Exercise:
From the records below, return every line containing the word "label".

Given information:
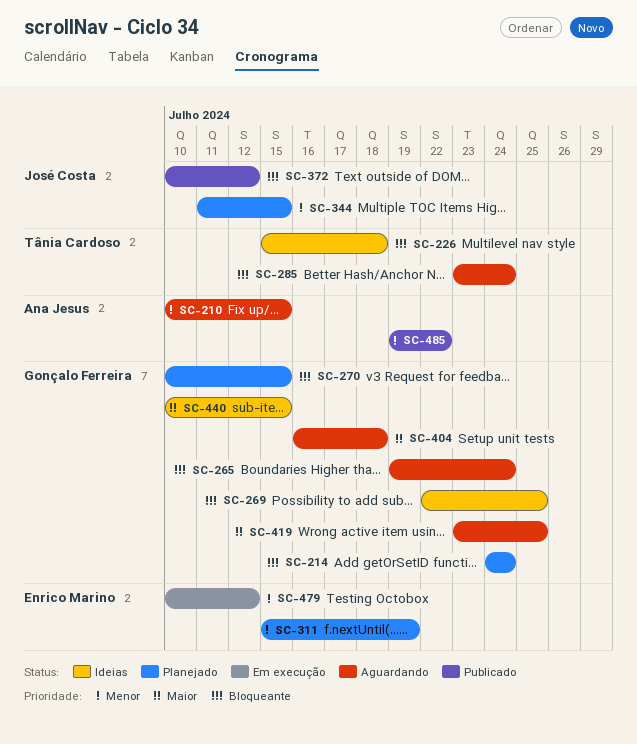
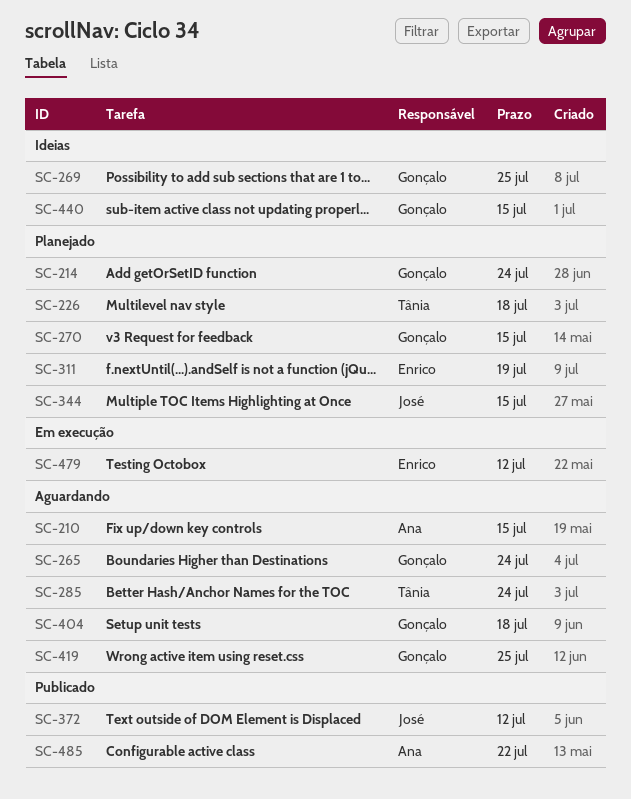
SC-226, status: Ideias -> Planejado

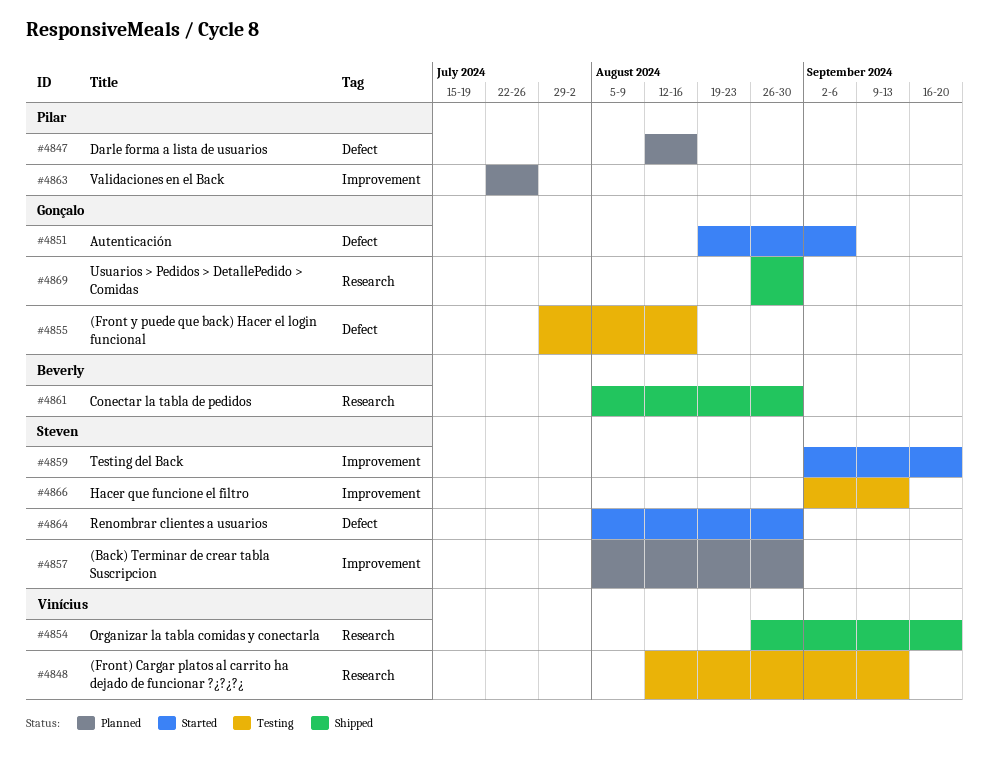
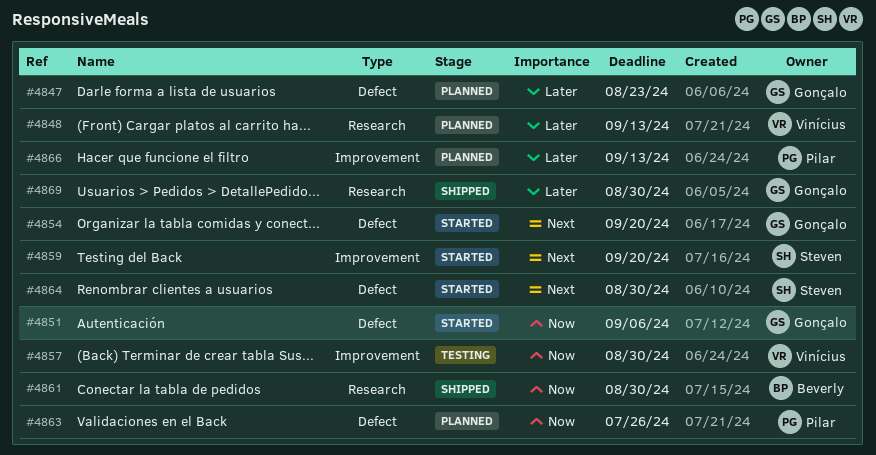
#4847, owner: Pilar -> Gonçalo
#4847, due: Aug 16 -> Aug 23
#4848, status: Testing -> Planned
#4854, status: Shipped -> Started
#4854, owner: Vinícius -> Gonçalo
#4854, label: Research -> Defect
#4855: present -> none
#4857, status: Planned -> Testing
#4857, owner: Steven -> Vinícius
#4863, label: Improvement -> Defect
#4866, status: Testing -> Planned
#4866, owner: Steven -> Pilar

Reply to the task:
#4854, label: Research -> Defect
#4863, label: Improvement -> Defect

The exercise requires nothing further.